Trying to figure out some information about this watch my father gave me. Its a seiko and he said it was from the 50s or 60s so I did some research on it and the closest thing I could come to was a sealion but its still not the same.. there are a few differences between mines and sealions. There is no sealion on the back plate and there is no date part on the face. It does have those castle dials for the numbers and does have a similar shape and style. Any information anyone could have on this watch would be greatly appreciated. Just trying to figure out what I got..

The backplate says

SEIKO water proof base metal back stainless steel 61898

And in the middle right below where the sealion should be says

7801360

The front says seiko selfwinding diashock then in small tiny letters on the bottom it says japan 6201-8980TED or something its extremely small that's the closest I can come up with.

I scratched the crystal pretty deep and I'm all sick took it to a shop and the guy said they don't make them anymore discontinued and he couldn't fix it to use toothpaste.. I've been wearing it for a couple months now and it keeps time right perfectly.


----------



## Robin S (Nov 1, 2008)

Welcome to the forum.

I haven't tried toothpaste personally, but Brasso and a bit of elbow grease works wonders on acrylic crystals.

Have you tried looking it up on the Seiko production date calculator and watch database - last time I looked, the link on this site to the latter was out of date, but it's still out there if you google for it.


----------



## tomshep (Oct 2, 2008)

Right. First, assuming that you didn't take the watch in to a greengrocer's, shoot the guy in the shop.
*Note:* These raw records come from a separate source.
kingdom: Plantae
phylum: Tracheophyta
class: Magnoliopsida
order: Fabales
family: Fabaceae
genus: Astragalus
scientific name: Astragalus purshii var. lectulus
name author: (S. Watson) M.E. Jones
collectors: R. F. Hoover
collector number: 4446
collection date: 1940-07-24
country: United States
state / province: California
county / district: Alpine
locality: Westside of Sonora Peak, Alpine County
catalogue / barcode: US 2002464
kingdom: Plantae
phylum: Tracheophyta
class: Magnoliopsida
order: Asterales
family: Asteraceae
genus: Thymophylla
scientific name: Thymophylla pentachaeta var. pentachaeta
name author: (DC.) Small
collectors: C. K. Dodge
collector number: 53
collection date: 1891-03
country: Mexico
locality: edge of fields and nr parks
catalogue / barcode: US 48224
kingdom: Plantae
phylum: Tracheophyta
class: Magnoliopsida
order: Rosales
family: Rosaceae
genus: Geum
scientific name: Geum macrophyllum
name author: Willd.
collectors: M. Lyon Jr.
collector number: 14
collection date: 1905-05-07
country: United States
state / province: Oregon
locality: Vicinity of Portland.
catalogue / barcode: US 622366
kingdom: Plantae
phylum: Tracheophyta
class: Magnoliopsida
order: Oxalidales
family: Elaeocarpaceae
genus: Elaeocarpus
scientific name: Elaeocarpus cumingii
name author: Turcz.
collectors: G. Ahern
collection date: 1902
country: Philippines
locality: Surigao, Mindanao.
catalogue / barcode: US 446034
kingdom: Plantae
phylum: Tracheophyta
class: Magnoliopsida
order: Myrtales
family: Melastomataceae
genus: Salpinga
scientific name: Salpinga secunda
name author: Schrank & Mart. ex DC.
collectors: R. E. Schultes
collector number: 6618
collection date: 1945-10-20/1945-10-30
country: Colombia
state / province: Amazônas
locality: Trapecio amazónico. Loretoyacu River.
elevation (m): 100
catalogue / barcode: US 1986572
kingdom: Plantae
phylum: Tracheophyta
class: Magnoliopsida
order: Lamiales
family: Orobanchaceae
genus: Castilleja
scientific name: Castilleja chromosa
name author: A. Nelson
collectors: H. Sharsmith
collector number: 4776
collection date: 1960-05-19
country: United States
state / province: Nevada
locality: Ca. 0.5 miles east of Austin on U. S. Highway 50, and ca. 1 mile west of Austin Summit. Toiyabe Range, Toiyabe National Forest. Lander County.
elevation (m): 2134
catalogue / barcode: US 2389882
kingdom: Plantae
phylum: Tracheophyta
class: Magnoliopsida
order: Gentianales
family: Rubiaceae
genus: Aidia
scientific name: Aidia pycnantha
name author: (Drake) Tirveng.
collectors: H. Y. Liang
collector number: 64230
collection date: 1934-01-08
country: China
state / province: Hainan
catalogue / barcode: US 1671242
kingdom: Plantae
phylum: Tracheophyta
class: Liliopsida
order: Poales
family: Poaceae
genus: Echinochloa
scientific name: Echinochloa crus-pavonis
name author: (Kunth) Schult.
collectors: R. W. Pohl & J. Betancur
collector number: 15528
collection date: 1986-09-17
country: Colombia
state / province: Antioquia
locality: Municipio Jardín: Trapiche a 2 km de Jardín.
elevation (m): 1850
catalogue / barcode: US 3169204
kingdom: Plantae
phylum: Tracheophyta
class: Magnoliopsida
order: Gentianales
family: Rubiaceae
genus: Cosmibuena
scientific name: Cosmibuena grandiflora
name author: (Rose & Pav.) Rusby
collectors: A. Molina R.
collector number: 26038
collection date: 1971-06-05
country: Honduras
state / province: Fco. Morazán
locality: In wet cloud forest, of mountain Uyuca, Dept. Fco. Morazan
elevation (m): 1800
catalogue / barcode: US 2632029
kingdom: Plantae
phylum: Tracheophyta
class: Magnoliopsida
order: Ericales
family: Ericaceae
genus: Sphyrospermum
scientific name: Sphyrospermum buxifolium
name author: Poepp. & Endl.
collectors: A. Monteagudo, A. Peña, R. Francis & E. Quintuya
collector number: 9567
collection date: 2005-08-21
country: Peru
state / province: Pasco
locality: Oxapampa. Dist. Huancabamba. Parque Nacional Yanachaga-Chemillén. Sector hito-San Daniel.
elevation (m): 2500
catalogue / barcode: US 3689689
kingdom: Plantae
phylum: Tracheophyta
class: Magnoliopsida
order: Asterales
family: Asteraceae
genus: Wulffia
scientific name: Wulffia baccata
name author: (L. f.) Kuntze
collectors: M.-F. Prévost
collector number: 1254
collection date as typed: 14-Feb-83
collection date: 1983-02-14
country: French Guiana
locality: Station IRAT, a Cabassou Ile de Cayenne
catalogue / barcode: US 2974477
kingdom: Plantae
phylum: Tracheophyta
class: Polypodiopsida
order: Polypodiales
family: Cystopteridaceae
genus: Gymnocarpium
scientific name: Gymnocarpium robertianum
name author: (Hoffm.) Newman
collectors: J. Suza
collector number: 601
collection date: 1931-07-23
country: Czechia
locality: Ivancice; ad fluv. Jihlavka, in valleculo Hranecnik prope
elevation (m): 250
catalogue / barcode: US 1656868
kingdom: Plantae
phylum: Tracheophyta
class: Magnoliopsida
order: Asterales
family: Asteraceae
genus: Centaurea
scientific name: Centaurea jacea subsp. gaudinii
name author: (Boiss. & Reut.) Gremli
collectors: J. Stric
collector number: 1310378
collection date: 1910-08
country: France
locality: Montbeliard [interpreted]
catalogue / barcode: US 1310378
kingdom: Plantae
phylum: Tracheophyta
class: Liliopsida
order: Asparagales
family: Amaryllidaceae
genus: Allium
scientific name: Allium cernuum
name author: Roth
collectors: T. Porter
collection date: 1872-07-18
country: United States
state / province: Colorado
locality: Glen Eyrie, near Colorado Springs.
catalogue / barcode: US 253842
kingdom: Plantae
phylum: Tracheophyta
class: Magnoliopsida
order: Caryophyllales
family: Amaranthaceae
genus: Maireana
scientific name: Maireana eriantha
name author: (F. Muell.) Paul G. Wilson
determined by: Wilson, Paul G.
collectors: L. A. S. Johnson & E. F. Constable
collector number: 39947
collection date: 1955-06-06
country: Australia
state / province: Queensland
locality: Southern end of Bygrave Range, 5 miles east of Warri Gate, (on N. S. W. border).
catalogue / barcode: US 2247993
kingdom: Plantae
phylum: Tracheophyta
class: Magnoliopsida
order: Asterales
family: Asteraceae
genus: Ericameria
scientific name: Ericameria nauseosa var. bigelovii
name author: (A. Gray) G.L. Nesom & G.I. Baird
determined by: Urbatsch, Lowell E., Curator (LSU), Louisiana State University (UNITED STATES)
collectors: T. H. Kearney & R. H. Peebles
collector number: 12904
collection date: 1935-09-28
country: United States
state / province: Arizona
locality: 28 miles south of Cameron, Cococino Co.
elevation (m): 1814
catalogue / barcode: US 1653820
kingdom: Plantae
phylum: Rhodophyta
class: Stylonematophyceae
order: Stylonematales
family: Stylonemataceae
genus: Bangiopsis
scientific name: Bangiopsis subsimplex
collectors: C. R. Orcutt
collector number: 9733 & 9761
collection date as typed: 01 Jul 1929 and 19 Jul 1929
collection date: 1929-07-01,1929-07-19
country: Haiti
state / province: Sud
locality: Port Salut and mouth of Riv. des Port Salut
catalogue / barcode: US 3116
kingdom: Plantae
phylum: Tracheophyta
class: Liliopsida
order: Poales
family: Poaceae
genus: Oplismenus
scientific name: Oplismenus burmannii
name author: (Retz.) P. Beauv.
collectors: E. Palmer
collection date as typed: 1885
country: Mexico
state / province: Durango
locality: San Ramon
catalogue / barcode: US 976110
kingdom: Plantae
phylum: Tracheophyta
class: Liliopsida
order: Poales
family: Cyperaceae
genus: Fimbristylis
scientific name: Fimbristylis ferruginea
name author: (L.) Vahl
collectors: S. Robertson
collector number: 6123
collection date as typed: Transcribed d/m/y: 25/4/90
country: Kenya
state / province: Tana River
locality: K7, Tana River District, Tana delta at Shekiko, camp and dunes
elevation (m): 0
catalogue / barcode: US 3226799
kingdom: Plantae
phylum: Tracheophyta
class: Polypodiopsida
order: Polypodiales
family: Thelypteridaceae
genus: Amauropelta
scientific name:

He is talking rubbish and any proper jeweller or watchmaker would know where to get either a substitute crystal or even an original replacement.

Secondly, the dating can be done quite easily using the numbers at the bottom of the dial. Try googling Seiko date calculator.


----------



## pugster (Nov 22, 2004)

Watch movement number: 6201

Watch serial number: 7801360

Production date: Aug, 1967

for value easiest way is to wait for one to come up on ebay ,i'd say around Â£50-70 in good condition.


----------